After your house, what would you guess will be your biggest expenditure if you have children?
Consider these numbers:
- 7.1%. Average annual growth rate of the cost of college since 2000.¹
- $11,541. Average cost for one year in a public college or university.¹
- $44,443. Average cost for one year in a non-profit college or university.¹
You guessed it: Education needs to be a big part of your planning for life insurance.
We’ll use our consistent example from this article series. An individual can get up to 30 times their annual income in life insurance. That means if you’re earning $100,000, you can qualify for up to $3,000,000 of life insurance.
Using a simple calculation like this is what many life insurance agents use in helping clients plan. An approach we like to use is the DIME method. It comprises a calculation of the four most important areas to consider for defining your life insurance needs and gives you a much more specific estimate:
D – Debt
I – Income replacement
M – Mortgage expenses
E – Education (this article)
The two big components when planning for college costs are public vs private education and the level of degree (we realize this may be something you can’t know until very close to the time the child starts college).
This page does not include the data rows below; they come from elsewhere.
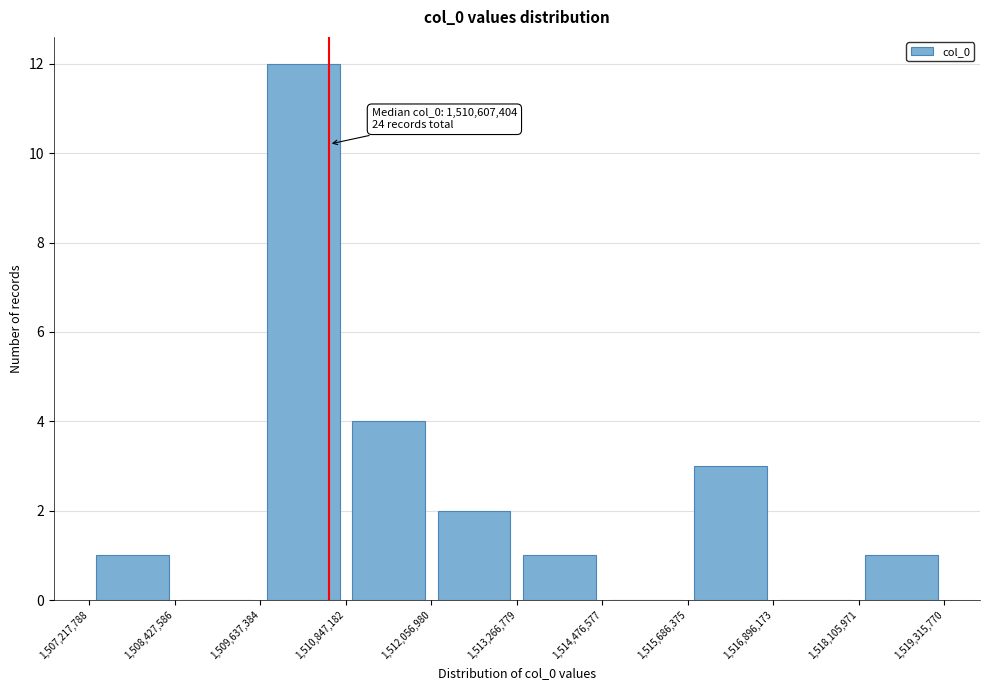

Over which range of the x-axis is the bar tallest?

1,509,637,384 to 1,510,847,182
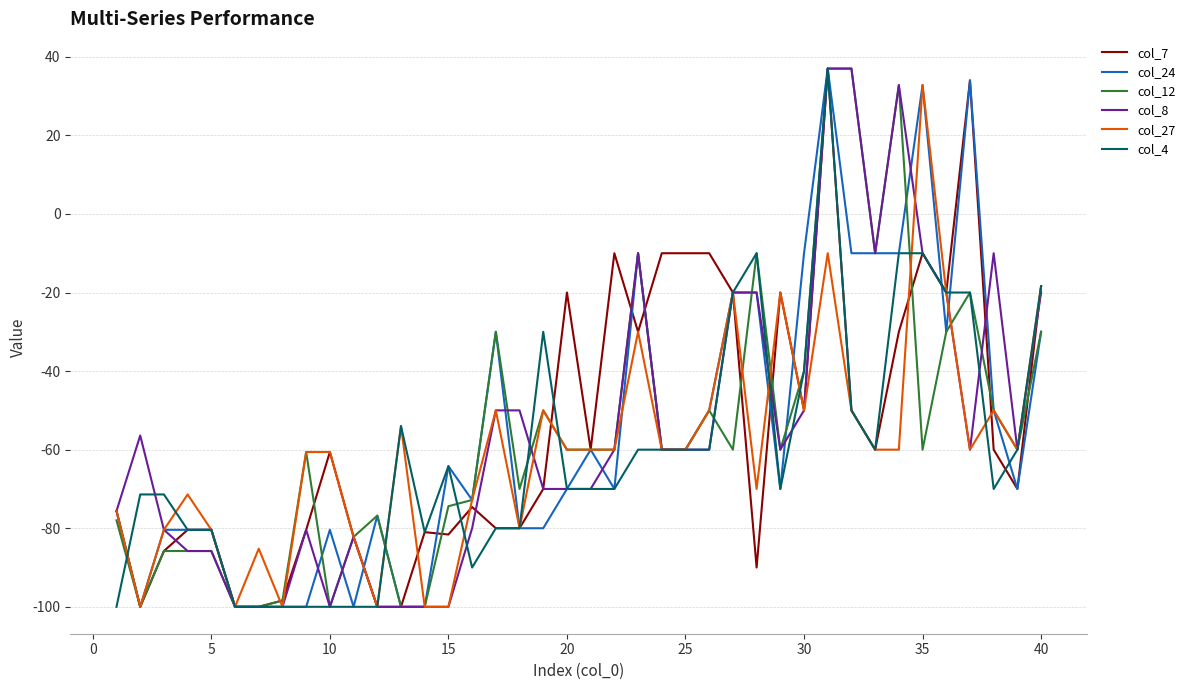

What is the highest value of the col_7 series?

37.0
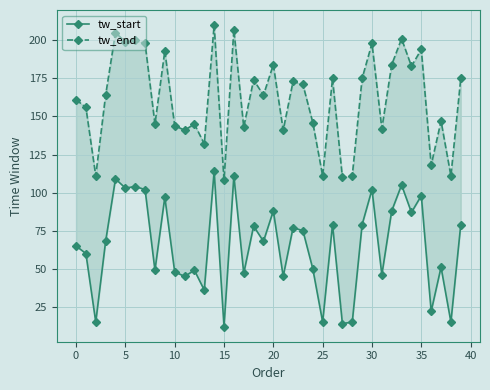

At which label does tw_start reach its peak?

14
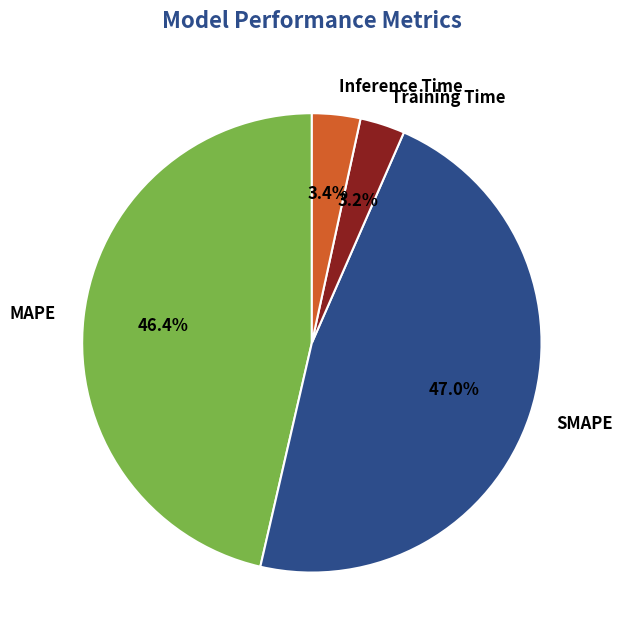

Which category has the biggest portion of the pie?

SMAPE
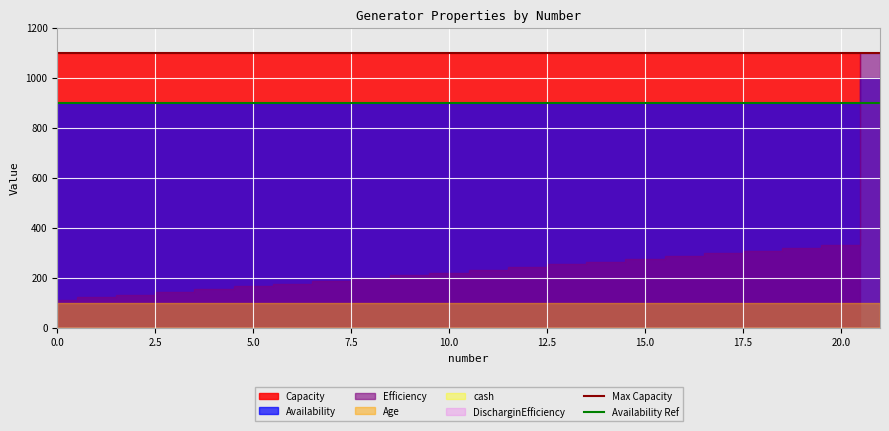

Which series has the largest total across all categories?

Max Capacity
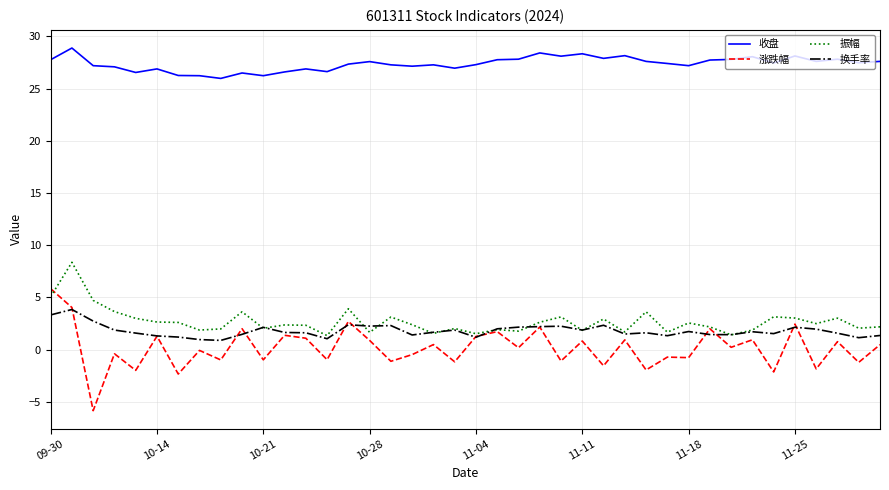

Does the chart have visible grid lines?

Yes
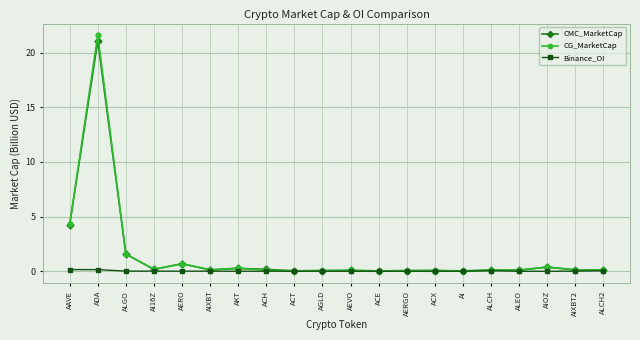

Does the chart display data point markers on the line(s)?

Yes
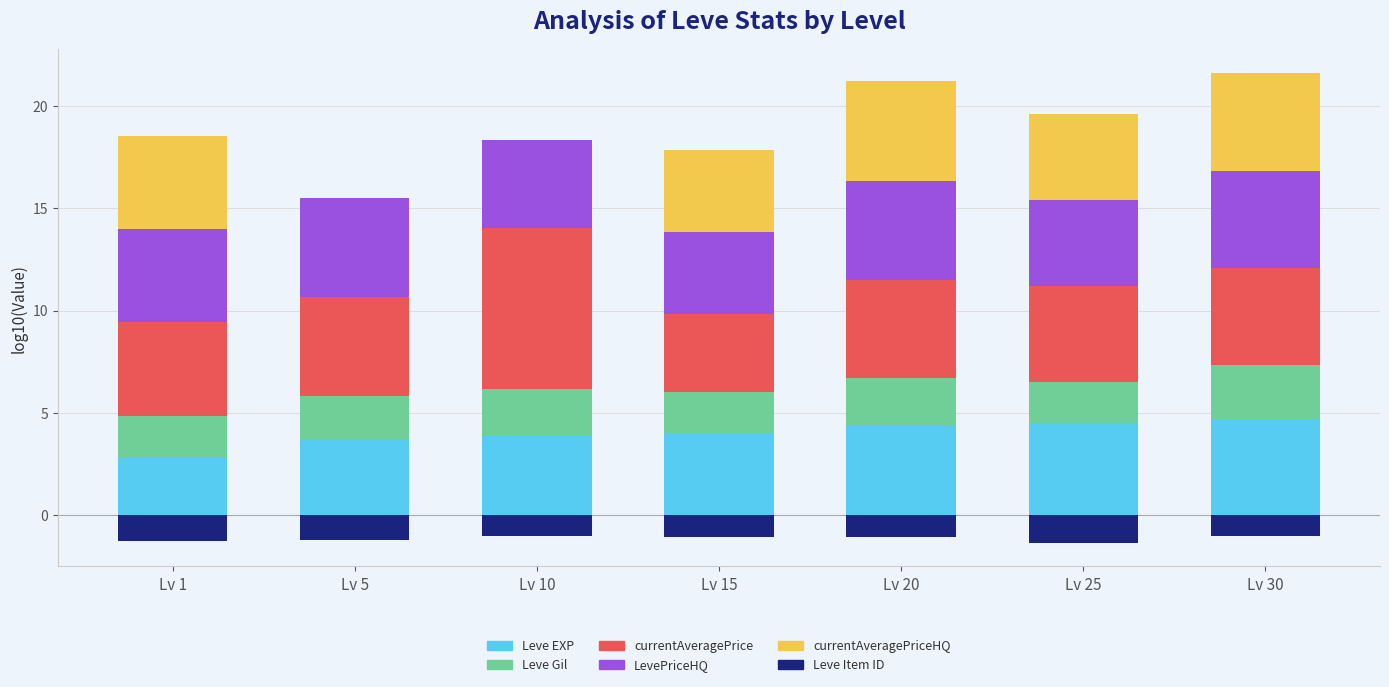

What is the value of the currentAveragePrice bar at the 6th from the left?

4.7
There are ways to soften the blow such as the student initially attending a local community college for an associate’s degree and then transferring to a 4-year institution to finish their education. Another significant cost is room and board, so having the student live at home if possible can really save money.
This may surprise some people: the average full-time student in the U.S. received roughly $10,000 in scholarships and/or aid according to the College Board. So, there are ways to manage this significant cost.
Here’s How to Calculate Your Need
Here is a simple way to calculate your need for life insurance to cover education: First; write down the average annual cost of college (or the actual cost of college for the school you want your kids to go to). Second; multiply this amount by the number of years you would like to cover for your kids. Third; multiply the previous total by the number of kids you have. This will result in the proper amount of death benefit need to cover Education Expenses should the unexpected happen.
Pro Tip #1: Consider planning for the costs to be much higher due to the growth rate since 2000 being 7.1%. Using the rule of 72 (take 72 and divide by your growth rate to show you how many years it takes the cost to double), you can plan on your costs nearly doubling every 10 years. If your child has 16 yrs until college, you can take the current annual costs and multiply by 2.6 (since your money doubles every 10 years). While it’s not exact, it is a simple way to get you close to your goal.
Pro Tip #2: Sometimes you can come up with very large numbers and it’s important to stay in your budget. Consider multiplying your total need by the % of expenses you would like to cover for your kids. Covering 50% is far better than covering 0% and could help keep your budget on track.